From the San Diego Union, September 24, 1913
WOMAN WOULD WEAR TROUSERS
“I don’t want to dress up exactly like a man, but I would like to wear a pair of trousers,” said a young woman who appeared at Police Headquarters last evening. “Because,” she added hastily, “I ride a motorcycle with my husband, and we are out a great deal. Do you think they would arrest me on the charge of masquerading as a man if I dressed that way? It is so comfortable.”
Sgt. Johnson considered the matter carefully.
The anxious visitor further explained that she had been in the habit of wearing leggings and a sweater, but the bloomer or divided skirt was not the thing at all for a woman rider of a motorcycle. The Sgt. finally passed judgment on the proposition. He said that as far as he could see there was nothing immodest in the attire described to him.

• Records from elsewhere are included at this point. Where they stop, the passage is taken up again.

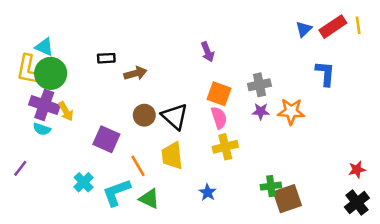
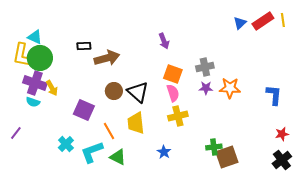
brown arrow: (135, 73) -> (107, 58), size x1.4
blue L-shape: (325, 73) -> (274, 95), moved

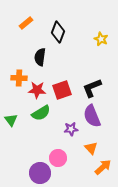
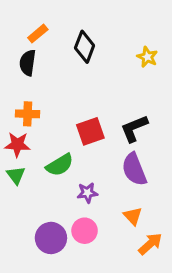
black semicircle: (40, 57) -> (28, 63), moved
red star: (37, 90) -> (17, 145), moved
purple star: (71, 129) -> (87, 193), moved
purple circle: (40, 173) -> (51, 238), moved

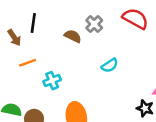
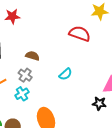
gray cross: (94, 24) -> (25, 75), moved

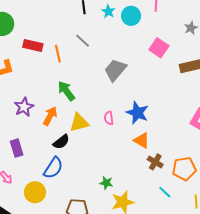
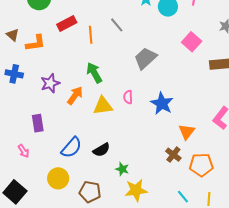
red rectangle: (33, 45) -> (67, 23), turned -48
pink semicircle: (109, 118) -> (128, 97), moved
orange triangle: (142, 140) -> (187, 132), moved, turned 30
black semicircle: (61, 142) -> (101, 150), moved
yellow circle: (35, 192) -> (58, 178), moved
cyan line: (165, 192) -> (183, 197), moved

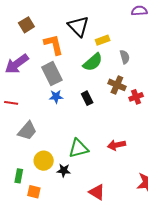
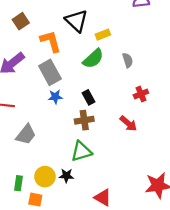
gray semicircle: (125, 57) -> (128, 60), moved
brown cross: (117, 85) -> (84, 120), moved, turned -30
red arrow: (116, 145) -> (128, 124), moved, turned -126
yellow circle: (44, 161) -> (45, 177), moved

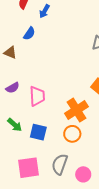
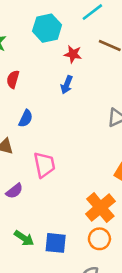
blue arrow: (44, 11) -> (67, 85), moved
pink trapezoid: (37, 96) -> (44, 165), moved

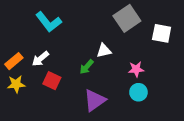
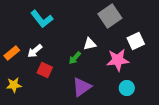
white square: (162, 33) -> (136, 41), moved, turned -36
pink star: (136, 69) -> (118, 60), size x1.6
yellow star: (16, 84) -> (14, 85), moved
cyan circle: (138, 92) -> (127, 88), moved

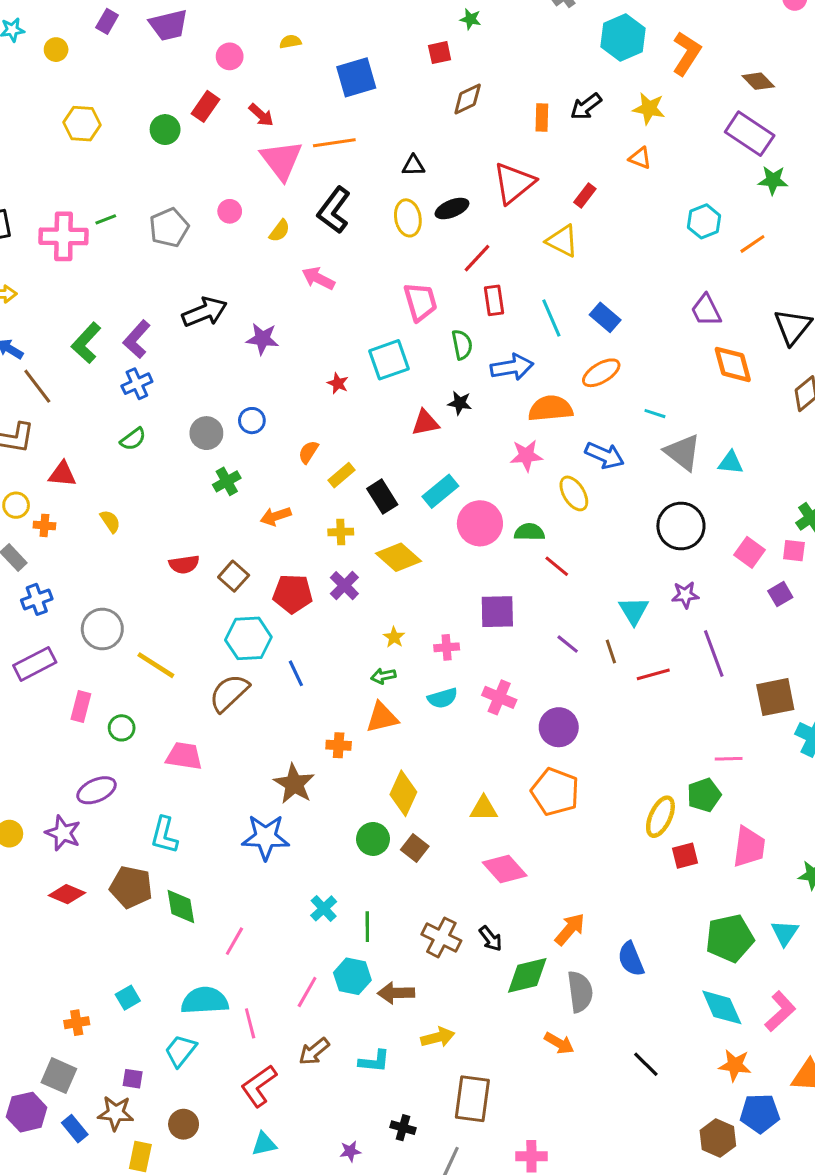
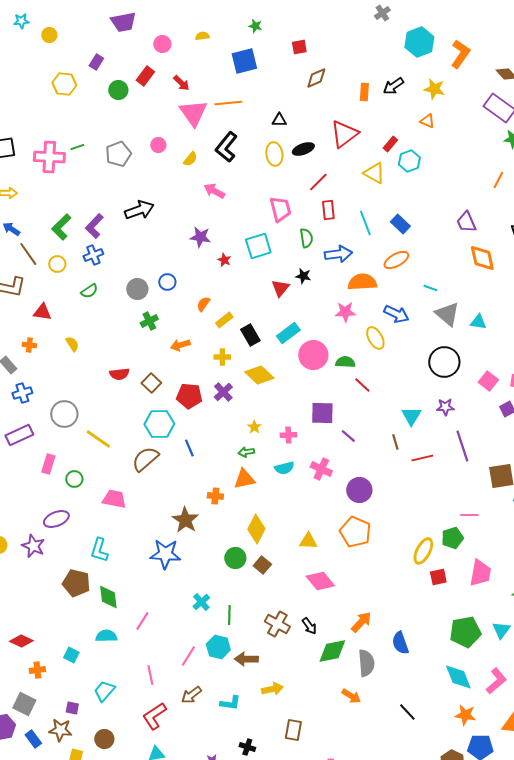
green star: (470, 19) -> (255, 26), moved
purple rectangle: (107, 21) -> (96, 62), moved
cyan hexagon: (704, 221) -> (409, 161), moved
orange line: (752, 244) -> (498, 180), turned -30
purple star: (262, 339) -> (200, 237), moved
red triangle: (425, 423) -> (280, 288), turned -42
yellow circle: (16, 505) -> (57, 264), moved
purple line: (568, 644) -> (348, 436), moved
red diamond: (67, 894) -> (21, 641), moved
cyan square: (128, 998) -> (71, 655), turned -35
cyan semicircle: (205, 1001) -> (106, 636), moved, size x0.7
brown rectangle: (472, 1099) -> (293, 730), size x0.7

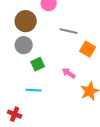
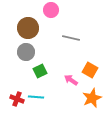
orange square: (88, 49) -> (90, 70), moved
red cross: (15, 114) -> (17, 99), moved

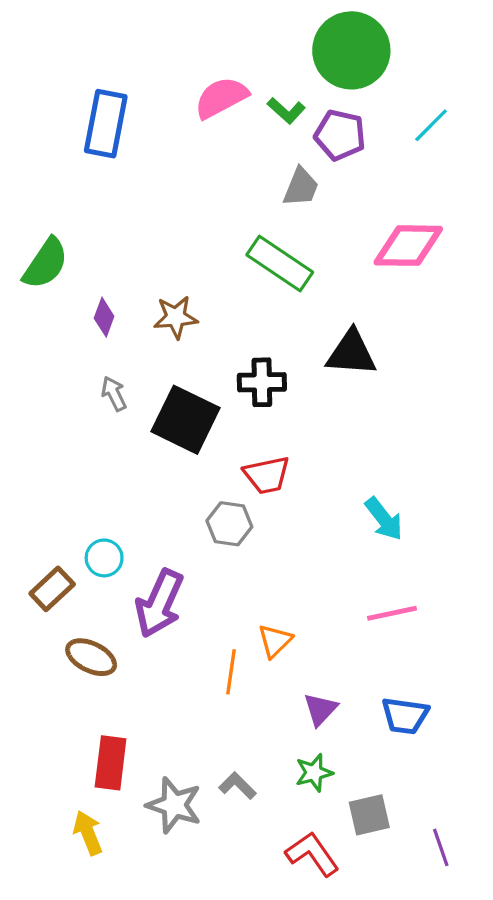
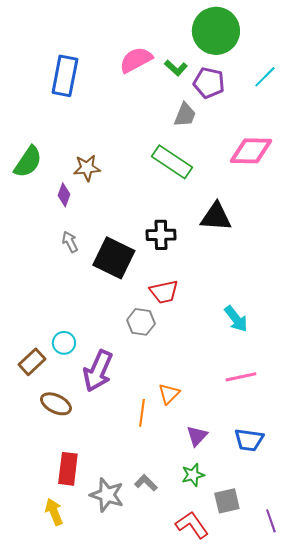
brown star: (176, 317) -> (87, 168), moved

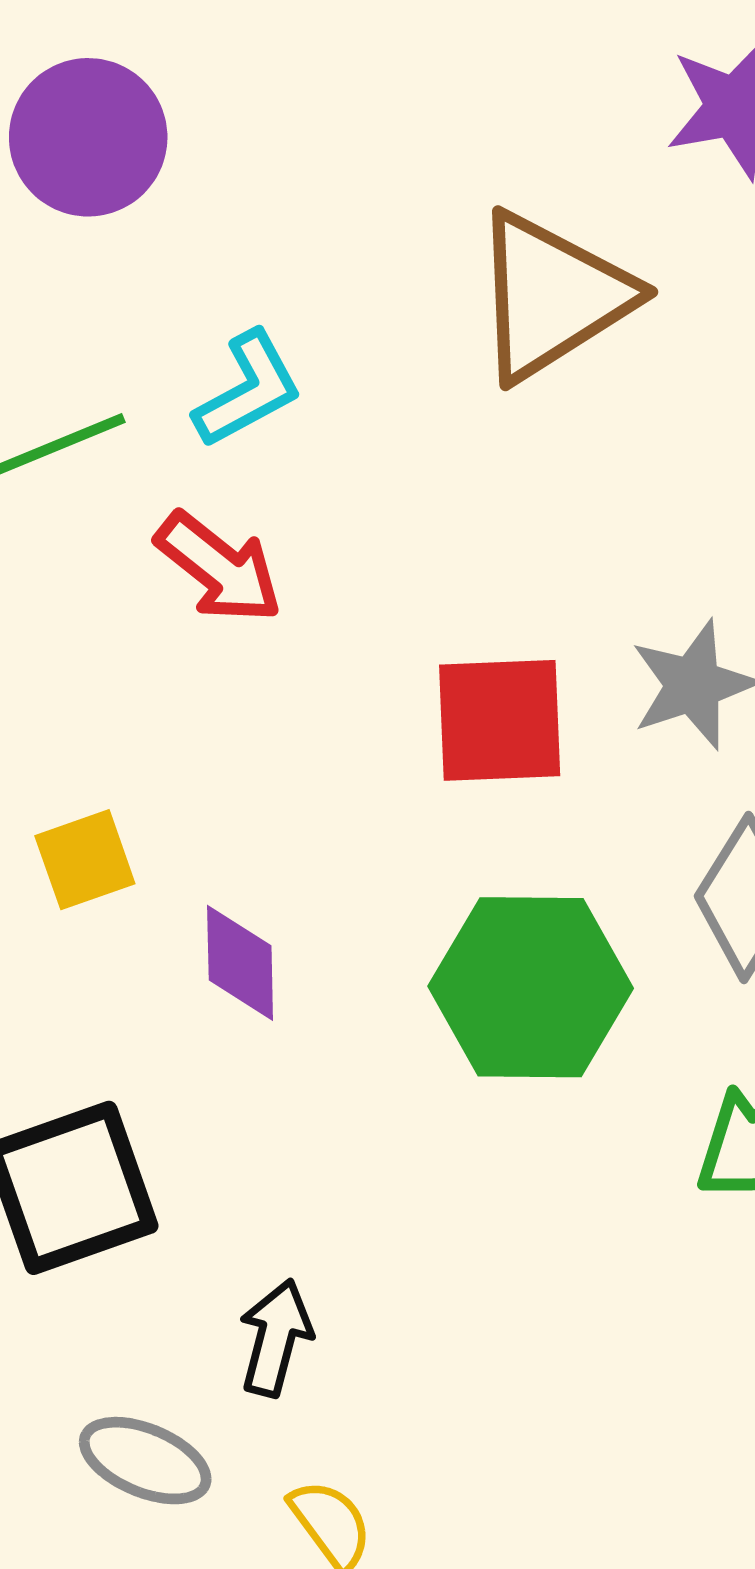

Inasmuch as the fair motorcyclist wore her hair in two long braids, it was evident that she would not conceal her sex or impersonate a man, simply by wearing a pair of comfortable trousers.
It was the opinion of the Sgt. therefore that the law concerning masquerading would not be violated should the young lady dress herself in the manner described.
Motorcycle Officer Hopkins concurred in the decision: “I have observed,” said Hopkins, “that the bloomer and split skirt both are dangerous when it comes to riding a motorcycle. The rider who wears these kind of garments runs the risk of having the cloth caught in the spokes of the wheel, the rider then would be thrown and hurt.”
From the San Diego Sunday News, November 4, 1888
SAN DIEGO STREETS BEFORE “MADISON AVENUE”
The practice of advertising by means of wagons covered with canvas signs, driven through the streets of this city should be stopped. It frightens horses and is liable to cause serious runaways. The streets were not made for such purposes.
From the San Luis Rey Star, August 4, 1883
As soon as Jim Bush has his land laid out in one acre town lots, he will commence making arrangements for the erection of a store and hotel. The “City of Fallbrook,” that sounds hightoned.
From the San Diego Sun, August 4, 1883
SCARCE AS HEN’S TEETH
Eggs are reported to be very scarce in this city. They retail at 35c per dozen. A way-up price.